*Work to complete*
Every line of the entries that holds the word "added" is to be copied.

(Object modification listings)
★ ★ ★ ★

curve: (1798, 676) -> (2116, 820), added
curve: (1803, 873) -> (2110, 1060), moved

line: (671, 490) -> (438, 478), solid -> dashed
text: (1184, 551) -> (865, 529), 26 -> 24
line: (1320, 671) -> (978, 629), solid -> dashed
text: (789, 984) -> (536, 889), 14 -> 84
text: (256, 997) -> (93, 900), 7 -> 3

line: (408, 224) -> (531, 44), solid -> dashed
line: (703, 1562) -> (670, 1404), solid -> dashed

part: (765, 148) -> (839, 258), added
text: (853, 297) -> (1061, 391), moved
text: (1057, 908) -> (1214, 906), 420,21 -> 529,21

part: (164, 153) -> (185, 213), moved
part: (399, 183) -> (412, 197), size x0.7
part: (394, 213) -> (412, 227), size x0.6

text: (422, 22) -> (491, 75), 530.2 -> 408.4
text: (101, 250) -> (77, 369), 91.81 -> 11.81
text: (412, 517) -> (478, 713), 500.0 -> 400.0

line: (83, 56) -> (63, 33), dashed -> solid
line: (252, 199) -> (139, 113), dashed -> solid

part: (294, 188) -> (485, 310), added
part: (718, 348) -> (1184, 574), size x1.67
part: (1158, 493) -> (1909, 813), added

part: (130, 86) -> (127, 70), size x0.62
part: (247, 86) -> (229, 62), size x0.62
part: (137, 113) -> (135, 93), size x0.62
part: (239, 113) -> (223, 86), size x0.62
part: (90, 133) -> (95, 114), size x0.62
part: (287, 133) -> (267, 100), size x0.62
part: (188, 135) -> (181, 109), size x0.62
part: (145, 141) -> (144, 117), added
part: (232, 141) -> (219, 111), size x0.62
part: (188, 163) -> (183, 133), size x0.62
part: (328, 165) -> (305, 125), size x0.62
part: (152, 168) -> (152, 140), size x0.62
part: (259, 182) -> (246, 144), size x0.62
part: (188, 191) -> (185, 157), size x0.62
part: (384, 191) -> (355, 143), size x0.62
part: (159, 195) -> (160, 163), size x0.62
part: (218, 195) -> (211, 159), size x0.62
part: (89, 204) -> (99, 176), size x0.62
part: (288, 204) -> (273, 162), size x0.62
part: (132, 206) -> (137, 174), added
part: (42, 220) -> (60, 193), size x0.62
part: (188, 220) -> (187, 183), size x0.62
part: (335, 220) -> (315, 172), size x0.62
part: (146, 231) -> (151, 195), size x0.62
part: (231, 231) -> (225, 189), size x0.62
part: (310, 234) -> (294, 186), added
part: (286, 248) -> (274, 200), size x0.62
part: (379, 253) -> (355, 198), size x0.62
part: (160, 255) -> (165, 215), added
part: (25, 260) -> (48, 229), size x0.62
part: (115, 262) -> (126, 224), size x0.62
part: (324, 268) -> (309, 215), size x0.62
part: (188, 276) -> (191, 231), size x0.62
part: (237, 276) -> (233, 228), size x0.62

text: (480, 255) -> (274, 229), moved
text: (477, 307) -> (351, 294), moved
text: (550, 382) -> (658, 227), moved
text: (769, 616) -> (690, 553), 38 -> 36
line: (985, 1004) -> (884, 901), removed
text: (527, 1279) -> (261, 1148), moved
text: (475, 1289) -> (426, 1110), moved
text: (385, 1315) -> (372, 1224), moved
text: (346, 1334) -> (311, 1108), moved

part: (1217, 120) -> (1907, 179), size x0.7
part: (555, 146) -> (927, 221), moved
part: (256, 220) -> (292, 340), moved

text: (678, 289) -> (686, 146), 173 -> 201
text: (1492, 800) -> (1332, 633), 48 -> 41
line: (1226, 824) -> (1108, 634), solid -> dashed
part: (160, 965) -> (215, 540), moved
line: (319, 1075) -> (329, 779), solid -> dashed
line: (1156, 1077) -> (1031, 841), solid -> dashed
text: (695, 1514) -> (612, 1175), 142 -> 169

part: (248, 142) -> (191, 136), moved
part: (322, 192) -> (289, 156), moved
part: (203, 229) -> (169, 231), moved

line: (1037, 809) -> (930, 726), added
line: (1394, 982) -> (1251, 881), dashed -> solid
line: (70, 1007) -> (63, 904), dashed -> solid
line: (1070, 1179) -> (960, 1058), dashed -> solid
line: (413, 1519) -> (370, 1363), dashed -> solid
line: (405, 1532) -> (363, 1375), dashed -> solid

★ ★ ★ ★

*Exercise response*
curve: (1798, 676) -> (2116, 820), added
part: (765, 148) -> (839, 258), added
part: (294, 188) -> (485, 310), added
part: (1158, 493) -> (1909, 813), added
part: (145, 141) -> (144, 117), added
part: (132, 206) -> (137, 174), added
part: (310, 234) -> (294, 186), added
part: (160, 255) -> (165, 215), added
line: (1037, 809) -> (930, 726), added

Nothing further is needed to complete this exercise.